More than 40 years after man first stepped foot on the moon, a new race to that pie in the sky has begun, this time by groups of entrepreneurs looking to cash in on private ventures and $30 million in prizes offered by Google.

Twenty-nine teams signed up for the competition to put an unmanned spacecraft on the moon by December 2015, and their reasons for doing so are varied and, in some cases, odd. Founders of the Moon Express project (essentially a delivery service to and from the moon) say they think the moon represents a massive, untapped market of the future, “probably the biggest wealth creation opportunity in modern history.” –BF

The New York Times:

George Xenofos, manager of NASA’s Innovative Lunar Demonstrations Data program, said he expected one or more teams to make it to the Moon. “It’s definitely not the technical issues that’s stopping them,” he said.

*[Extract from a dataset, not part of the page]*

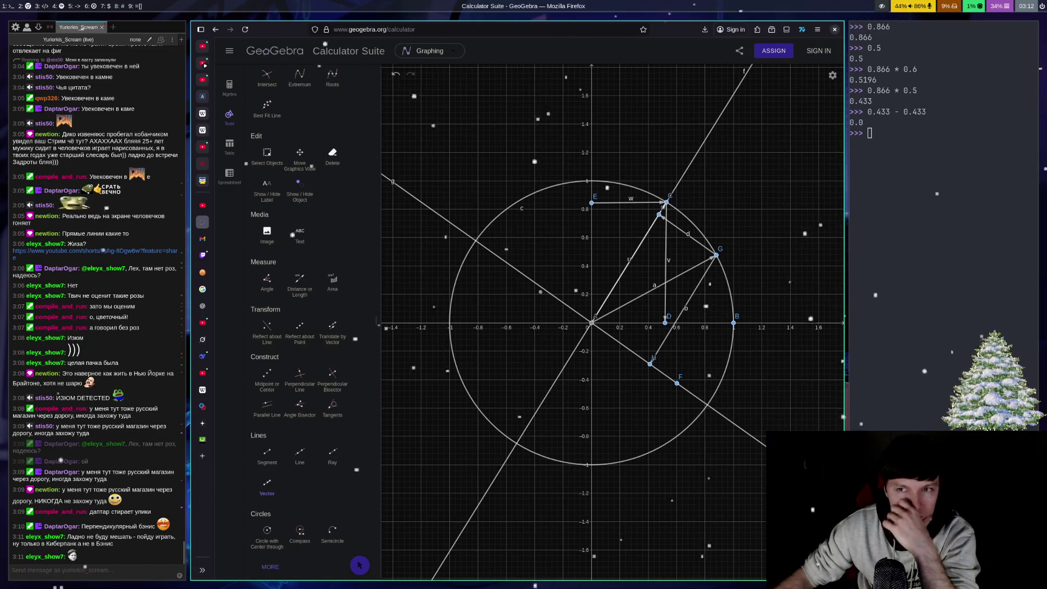
key("super+Right")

The contestants’ goals do not appear to face legal hurdles. The Outer Space Treaty of 1967, ratified by 100 nations including the United States, bars countries from claiming sovereignty over any part of the Moon, but does not prevent private companies from setting up shop. As for mining the Moon, it could fall under similar legal parameters as fishing in international waters.

Although some orbiting spacecraft have crashed into the Moon in recent years, 35 years have passed since anything from Earth made a soft landing there. To some people, this looks like an overdue invitation.